INTRODUCTORY NOTE
As previously disclosed, on January 6, 2022, Stryker Corporation, a Michigan corporation (“Stryker”), Voice Merger Sub Corp., a Delaware corporation and a direct or indirect wholly owned subsidiary of Stryker (“Purchaser”), and Vocera Communications, Inc., a Delaware corporation (the “Company” or “Vocera”), entered into an Agreement and Plan of Merger (the “Merger Agreement”). Pursuant to the terms of the Merger Agreement, on January 25, 2022, Purchaser commenced a tender offer (the “Offer”) to purchase all of the outstanding shares of Vocera’s common stock, $0.0003 par value per share (the “Shares”), at a price of $79.25 per Share (the “Offer Price”), net to the holder in cash, without interest and subject to any withholding of taxes.
The Offer expired as scheduled at one minute after 11:59 p.m., Eastern time, on February 22, 2022 (the “Expiration Time”) and was not extended. Computershare Trust Company, N.A., the depositary for the Offer (the “Depositary”), advised Stryker and Purchaser that, as of the Expiration Time, a total of 29,657,686 Shares had been validly tendered and not properly withdrawn pursuant to the Offer, which tendered Shares represented approximately 85% of the aggregate number of outstanding Shares. Accordingly, the minimum tender condition in the Merger Agreement that the number of Shares validly tendered (and not validly withdrawn) prior to the expiration of the Offer, when added to the Shares, if any, then-owned by Stryker, Purchaser or any other subsidiary of Stryker, represent at least a majority of the Shares outstanding as of immediately following the consummation of the Offer, is satisfied. Purchaser has accepted for payment all Shares that were validly tendered and not properly withdrawn pursuant to the Offer.
Following consummation of the Offer, Stryker completed its acquisition of Vocera by consummating the merger of Purchaser with and into Vocera (the “Merger”) in accordance with Section 251(h) of the General Corporation Law of the State of Delaware (the “DGCL”), with Vocera surviving the Merger as a direct or indirect wholly owned subsidiary of Stryker (the “Surviving Corporation”).
At the effective time of the Merger (the “Effective Time”), each Share then issued and outstanding (other than (i) Shares owned by Vocera immediately prior to the Effective Time, (ii) Shares owned by Stryker, Purchaser or any other subsidiary of Stryker at the commencement of the Offer and owned by Stryker, Purchaser or any other subsidiary of Stryker immediately prior to the Effective Time, (iii) Shares irrevocably accepted for purchase in the Offer and (iv) Shares held by any stockholder who was entitled to demand and had properly demanded appraisal of such Shares pursuant to, and who had complied in all respects with, Section 262 of the DGCL and who, as of the Effective Time, had not failed to perfect the right to appraisal under Section 262 with respect to such Shares or withdrawn in accordance with Section 262 their demand for appraisal under Section 262 with respect to such Shares), was cancelled and automatically converted into the right to receive the Offer Price in cash and without interest (the “Merger Consideration”), less any applicable tax withholding, in accordance with the Merger Agreement.

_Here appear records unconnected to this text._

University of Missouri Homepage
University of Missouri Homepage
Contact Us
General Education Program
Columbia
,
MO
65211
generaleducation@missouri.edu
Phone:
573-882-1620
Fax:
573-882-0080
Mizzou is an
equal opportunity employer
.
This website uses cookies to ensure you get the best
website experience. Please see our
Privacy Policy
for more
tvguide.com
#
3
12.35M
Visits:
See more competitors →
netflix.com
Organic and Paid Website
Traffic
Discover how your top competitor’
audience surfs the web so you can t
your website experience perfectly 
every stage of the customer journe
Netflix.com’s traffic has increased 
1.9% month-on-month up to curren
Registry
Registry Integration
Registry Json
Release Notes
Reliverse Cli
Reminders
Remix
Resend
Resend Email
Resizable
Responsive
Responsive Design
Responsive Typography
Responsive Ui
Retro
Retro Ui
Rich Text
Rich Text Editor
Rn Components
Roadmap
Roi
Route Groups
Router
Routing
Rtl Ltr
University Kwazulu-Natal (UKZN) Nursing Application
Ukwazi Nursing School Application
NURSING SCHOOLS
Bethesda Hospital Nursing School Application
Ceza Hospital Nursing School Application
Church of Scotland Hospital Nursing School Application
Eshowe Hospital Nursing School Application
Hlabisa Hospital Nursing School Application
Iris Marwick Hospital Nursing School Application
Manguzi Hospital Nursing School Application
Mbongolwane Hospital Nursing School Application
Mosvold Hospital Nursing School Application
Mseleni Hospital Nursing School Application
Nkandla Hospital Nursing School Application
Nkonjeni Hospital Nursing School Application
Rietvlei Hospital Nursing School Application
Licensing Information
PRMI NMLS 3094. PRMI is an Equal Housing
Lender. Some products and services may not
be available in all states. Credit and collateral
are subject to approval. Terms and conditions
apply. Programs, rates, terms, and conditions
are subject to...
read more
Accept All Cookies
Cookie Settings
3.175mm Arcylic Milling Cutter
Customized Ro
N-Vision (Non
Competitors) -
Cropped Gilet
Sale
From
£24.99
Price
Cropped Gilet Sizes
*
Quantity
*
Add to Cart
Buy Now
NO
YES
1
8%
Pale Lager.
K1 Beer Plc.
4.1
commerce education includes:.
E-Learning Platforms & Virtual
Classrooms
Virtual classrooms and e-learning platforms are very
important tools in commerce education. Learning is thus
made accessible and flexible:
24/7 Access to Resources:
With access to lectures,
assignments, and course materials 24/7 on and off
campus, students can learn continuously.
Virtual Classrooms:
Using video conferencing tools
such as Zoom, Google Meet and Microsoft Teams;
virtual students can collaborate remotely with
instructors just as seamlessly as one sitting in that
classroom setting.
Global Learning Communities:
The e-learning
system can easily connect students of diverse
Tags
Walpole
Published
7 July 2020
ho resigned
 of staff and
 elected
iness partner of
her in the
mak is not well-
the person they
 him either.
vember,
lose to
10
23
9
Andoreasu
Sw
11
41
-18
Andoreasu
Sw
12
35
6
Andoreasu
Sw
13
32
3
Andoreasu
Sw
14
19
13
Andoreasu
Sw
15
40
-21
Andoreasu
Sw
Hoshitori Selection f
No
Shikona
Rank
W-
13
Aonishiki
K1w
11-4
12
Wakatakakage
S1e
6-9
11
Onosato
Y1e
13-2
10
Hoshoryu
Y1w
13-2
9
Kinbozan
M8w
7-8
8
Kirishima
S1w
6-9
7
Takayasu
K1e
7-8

Pursuant to the terms of the Merger Agreement, immediately prior to the Effective Time, all unvested stock options (if any), unvested restricted stock units and unvested as-achieved performance stock units (as described below) became fully vested and exercisable, if applicable, and at the Effective Time, each stock option (other than rights under the Vocera’s Amended and Restated 2012 Employee Stock Purchase Plan) to purchase Shares granted under a Company stock plan (a “Company Stock Option”), each RSU issued under any of the Company stock plans (a “Company RSU”) and each Company RSU issued with performance-based metrics, terms or conditions under any of the Company stock plans (a “Company PSU”) was canceled and converted into the right to receive an amount in cash equal to the Merger Consideration (or, in the case of Company Stock Options, the difference between the Merger Consideration and the applicable per share exercise price), without interest and less any applicable tax withholding. Immediately prior to the Effective Time, the achievement of any Company PSUs that were unvested and outstanding for which the performance period had not been completed were calculated pursuant to the terms of the applicable Company PSU award agreements, by using the Merger Consideration as the share price to measure the applicable total shareholder return-based metric, and any such achieved Company PSUs then became fully vested, canceled and converted into the right to receive an amount in cash equal to the number of Shares issuable under such Company PSU multiplied by the Merger Consideration.
The total aggregate consideration paid by Purchaser in the transaction was approximately $3.1 billion (including repayment of the outstanding convertible notes). Stryker and Purchaser funded the Offer and the Merger (including payments for options, restricted stock units, performance stock units and payments in respect of the Notes (as defined below), net of cash on hand of Vocera and its subsidiaries) from a combination of sources, including (a) available cash and cash equivalents of Stryker and its subsidiaries and (b) debt financings.